- Other names: Autosomal recessive mental retardation-61, Mental retardation, autosomal recessive 61, MRT61
- Alwadei syndrome has an autosomal recessive pattern of inheritance.
- Specialty: Neurology
- Symptoms: dysmorphic facial features, intellectual disability, delayed psychomotor development, neurological malformations, seizures
- Usual onset: Infancy

= Alwadei syndrome =

Alwadei syndrome or autosomal recessive mental retardation-61 (MRT61) is an autosomal recessive neurodevelopmental disorder characterized by delayed psychomotor development, intellectual disability, and variable abnormal facial features. Severe patients may develop refractory seizures and have brain abnormalities, including hypoplasia of the corpus callosum.
Alwadei syndrome attributed to mutation in RUSC2 gene on chromosome 9p13.3.

==Signs and symptoms==
Patients with Alwadei syndrome typically have moderate to severe intellectual disability. Speech is delayed and once acquired is limited to single words. Behavioral problems such as hyperactivity, aggression and autistic features can occur. As of 2017 three patients with Alwadei syndrome have been reported, all of whom have been dependent on assistance in all aspects of daily living.

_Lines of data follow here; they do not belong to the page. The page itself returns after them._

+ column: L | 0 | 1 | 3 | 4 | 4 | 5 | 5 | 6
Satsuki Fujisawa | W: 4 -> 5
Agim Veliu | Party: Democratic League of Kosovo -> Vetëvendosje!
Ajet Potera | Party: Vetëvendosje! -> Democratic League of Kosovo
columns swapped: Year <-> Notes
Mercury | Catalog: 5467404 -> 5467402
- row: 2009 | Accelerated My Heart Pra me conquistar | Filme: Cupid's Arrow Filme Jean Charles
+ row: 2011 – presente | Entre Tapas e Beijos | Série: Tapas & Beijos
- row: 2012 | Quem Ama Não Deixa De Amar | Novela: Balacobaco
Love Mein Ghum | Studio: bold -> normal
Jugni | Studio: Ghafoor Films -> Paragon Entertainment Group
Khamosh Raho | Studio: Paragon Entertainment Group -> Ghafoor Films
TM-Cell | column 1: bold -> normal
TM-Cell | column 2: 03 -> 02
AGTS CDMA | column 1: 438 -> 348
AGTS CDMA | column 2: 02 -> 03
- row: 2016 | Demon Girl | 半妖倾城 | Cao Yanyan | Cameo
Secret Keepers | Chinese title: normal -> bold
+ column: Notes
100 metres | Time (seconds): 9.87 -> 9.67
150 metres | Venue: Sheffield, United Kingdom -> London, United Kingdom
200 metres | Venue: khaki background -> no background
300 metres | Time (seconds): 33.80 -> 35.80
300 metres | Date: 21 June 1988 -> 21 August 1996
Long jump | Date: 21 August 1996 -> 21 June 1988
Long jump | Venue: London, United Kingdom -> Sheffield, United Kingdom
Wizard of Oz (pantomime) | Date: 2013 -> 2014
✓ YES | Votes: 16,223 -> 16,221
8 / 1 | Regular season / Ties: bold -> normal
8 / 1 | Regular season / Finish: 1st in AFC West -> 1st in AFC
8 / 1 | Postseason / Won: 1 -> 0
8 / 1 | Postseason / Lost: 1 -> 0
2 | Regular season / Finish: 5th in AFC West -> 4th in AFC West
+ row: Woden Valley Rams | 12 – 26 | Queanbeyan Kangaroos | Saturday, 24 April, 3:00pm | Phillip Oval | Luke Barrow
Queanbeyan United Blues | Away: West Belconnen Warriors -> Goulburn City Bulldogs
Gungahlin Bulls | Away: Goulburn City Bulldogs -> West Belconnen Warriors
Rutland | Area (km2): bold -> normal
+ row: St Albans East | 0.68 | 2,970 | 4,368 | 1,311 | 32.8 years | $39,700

Hypotonia occurs in infancy and in most cases later progresses to mild spasticity in all four limbs. Walking is delayed and in all cases is unsteady. Joint hyperlaxity may occur.

==History==
It was first described at King Fahd Medical City by the pediatric neurologist Ali Alwadei in 2014. The syndrome was recognized and published in medical journal Developmental Medicine & Child Neurology in 2016. In 2017, Johns Hopkins University named the syndrome as "Alwadei syndrome".